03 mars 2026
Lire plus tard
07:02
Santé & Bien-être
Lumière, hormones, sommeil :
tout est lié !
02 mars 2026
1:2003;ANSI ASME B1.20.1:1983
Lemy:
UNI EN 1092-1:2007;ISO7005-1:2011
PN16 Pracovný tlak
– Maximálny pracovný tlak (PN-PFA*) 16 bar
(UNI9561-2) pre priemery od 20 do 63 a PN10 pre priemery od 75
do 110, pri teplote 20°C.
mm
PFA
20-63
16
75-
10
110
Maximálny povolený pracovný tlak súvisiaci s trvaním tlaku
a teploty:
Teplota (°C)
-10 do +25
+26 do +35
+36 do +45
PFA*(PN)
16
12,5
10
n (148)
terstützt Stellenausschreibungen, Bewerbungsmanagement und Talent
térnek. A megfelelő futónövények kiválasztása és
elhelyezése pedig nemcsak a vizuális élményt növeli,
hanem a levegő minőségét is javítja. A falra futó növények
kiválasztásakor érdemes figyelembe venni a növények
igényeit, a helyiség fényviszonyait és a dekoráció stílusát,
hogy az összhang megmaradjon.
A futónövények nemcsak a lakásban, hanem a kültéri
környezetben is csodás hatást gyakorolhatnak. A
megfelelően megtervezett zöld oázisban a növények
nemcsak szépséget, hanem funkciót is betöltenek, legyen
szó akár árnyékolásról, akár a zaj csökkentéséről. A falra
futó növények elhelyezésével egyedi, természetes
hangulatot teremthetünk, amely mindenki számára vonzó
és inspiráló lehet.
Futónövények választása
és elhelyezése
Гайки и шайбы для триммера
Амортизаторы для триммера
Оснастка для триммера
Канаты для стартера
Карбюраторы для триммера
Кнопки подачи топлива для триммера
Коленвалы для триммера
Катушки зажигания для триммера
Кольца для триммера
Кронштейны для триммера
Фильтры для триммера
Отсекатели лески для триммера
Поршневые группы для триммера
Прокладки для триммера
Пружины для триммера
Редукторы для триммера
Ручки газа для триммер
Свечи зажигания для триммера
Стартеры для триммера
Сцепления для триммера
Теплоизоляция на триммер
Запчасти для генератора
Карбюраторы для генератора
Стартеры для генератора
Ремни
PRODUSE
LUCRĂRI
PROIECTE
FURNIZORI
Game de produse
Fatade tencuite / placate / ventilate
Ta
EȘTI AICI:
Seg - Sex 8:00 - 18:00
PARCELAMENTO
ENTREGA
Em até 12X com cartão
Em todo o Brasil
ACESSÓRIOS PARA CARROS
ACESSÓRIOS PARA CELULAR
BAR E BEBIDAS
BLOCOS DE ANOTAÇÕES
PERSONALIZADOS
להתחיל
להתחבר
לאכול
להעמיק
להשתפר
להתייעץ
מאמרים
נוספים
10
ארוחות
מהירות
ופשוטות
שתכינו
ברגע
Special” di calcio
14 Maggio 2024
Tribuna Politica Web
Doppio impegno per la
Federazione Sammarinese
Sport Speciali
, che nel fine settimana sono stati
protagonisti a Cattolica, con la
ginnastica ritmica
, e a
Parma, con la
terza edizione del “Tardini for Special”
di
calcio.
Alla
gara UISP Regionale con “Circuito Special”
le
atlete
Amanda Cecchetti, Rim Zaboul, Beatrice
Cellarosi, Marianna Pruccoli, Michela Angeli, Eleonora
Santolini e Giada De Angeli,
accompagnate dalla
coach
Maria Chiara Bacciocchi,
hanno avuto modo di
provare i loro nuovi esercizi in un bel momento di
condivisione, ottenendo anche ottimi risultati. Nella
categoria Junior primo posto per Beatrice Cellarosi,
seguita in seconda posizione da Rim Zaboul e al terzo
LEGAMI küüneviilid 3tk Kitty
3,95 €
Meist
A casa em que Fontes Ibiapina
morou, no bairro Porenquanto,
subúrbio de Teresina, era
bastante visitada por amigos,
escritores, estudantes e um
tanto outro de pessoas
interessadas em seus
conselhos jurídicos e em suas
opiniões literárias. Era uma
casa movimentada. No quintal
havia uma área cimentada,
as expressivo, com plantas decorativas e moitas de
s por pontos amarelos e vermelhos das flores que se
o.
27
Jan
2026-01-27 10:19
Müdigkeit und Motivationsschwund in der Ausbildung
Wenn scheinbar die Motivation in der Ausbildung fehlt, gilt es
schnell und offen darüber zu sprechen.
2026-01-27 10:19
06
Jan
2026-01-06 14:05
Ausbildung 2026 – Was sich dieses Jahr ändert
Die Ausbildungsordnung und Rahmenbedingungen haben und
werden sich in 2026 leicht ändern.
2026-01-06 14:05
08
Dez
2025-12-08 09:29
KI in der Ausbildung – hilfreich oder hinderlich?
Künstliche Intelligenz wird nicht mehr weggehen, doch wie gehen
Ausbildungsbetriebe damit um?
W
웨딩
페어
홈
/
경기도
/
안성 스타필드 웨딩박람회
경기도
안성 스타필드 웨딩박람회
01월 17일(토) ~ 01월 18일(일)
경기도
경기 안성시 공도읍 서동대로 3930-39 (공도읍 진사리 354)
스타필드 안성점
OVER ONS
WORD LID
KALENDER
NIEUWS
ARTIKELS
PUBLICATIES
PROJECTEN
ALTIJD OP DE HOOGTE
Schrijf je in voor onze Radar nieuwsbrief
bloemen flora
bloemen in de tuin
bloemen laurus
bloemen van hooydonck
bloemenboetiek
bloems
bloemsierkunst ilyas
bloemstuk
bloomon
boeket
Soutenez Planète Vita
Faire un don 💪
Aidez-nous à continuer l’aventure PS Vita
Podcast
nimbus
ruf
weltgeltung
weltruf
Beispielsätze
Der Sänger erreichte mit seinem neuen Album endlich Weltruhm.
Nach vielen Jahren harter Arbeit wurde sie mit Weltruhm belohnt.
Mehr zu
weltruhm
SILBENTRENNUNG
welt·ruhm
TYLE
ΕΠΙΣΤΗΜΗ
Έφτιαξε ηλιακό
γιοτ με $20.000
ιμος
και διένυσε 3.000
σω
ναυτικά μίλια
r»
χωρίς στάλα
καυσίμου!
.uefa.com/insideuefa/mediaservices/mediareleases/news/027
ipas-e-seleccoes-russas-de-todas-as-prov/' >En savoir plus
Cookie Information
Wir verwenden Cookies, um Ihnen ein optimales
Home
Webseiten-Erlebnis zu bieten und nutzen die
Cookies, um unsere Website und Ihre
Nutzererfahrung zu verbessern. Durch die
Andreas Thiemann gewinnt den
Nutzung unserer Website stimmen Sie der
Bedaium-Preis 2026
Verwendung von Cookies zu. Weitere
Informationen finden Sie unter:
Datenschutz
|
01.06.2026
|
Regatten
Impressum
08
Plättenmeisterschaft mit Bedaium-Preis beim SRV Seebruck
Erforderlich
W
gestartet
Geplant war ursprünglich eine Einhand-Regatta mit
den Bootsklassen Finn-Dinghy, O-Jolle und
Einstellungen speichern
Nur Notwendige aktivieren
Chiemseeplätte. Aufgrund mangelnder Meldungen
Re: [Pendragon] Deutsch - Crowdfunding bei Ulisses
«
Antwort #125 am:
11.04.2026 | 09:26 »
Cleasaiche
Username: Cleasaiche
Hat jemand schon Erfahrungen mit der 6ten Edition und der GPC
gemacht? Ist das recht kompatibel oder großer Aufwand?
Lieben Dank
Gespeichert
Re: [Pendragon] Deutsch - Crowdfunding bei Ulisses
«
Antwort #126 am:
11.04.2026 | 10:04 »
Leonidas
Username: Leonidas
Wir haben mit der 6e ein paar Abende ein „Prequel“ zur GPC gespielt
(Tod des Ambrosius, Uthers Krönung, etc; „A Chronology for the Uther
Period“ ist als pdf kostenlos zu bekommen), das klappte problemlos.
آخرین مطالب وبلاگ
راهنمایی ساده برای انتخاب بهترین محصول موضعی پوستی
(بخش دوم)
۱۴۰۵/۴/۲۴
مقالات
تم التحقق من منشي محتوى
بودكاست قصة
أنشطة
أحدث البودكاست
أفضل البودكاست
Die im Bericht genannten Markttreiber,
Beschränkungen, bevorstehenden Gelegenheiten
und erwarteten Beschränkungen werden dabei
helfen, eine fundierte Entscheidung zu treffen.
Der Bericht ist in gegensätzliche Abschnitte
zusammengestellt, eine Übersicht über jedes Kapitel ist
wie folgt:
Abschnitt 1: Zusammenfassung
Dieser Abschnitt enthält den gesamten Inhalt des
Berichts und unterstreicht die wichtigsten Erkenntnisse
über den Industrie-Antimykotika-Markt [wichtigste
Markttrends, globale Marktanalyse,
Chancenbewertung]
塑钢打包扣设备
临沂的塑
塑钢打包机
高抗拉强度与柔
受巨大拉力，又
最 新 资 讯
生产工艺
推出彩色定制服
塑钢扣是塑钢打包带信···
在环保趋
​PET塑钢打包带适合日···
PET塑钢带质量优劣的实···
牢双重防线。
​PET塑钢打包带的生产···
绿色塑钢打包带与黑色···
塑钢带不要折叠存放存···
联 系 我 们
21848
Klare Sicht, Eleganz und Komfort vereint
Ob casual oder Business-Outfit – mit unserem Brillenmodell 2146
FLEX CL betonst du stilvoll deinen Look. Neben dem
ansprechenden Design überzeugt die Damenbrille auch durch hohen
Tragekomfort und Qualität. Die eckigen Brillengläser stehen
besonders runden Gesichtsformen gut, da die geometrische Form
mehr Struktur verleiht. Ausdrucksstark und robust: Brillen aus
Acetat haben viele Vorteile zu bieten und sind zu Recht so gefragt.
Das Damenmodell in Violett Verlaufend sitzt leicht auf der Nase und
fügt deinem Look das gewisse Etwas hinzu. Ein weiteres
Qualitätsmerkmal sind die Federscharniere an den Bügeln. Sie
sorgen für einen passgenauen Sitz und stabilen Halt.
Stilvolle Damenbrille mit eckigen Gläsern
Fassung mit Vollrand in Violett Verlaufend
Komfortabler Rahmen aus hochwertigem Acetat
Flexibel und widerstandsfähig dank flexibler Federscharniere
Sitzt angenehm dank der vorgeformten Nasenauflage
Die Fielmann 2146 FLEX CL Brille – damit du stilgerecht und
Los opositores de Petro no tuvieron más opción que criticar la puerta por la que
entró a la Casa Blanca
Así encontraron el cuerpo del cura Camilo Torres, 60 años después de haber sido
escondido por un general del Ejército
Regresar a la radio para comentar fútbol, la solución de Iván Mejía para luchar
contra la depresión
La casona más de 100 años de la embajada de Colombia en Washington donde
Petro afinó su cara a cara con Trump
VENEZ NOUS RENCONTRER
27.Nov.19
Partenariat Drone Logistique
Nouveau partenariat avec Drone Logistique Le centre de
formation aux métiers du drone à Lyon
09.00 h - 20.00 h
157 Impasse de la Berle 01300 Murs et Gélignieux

_Exercise goal_
Pick every line of the data that includes the string "nemcsak".

_Answer for this exercise_
elhelyezése pedig nemcsak a vizuális élményt növeli,
A futónövények nemcsak a lakásban, hanem a kültéri
nemcsak szépséget, hanem funkciót is betöltenek, legyen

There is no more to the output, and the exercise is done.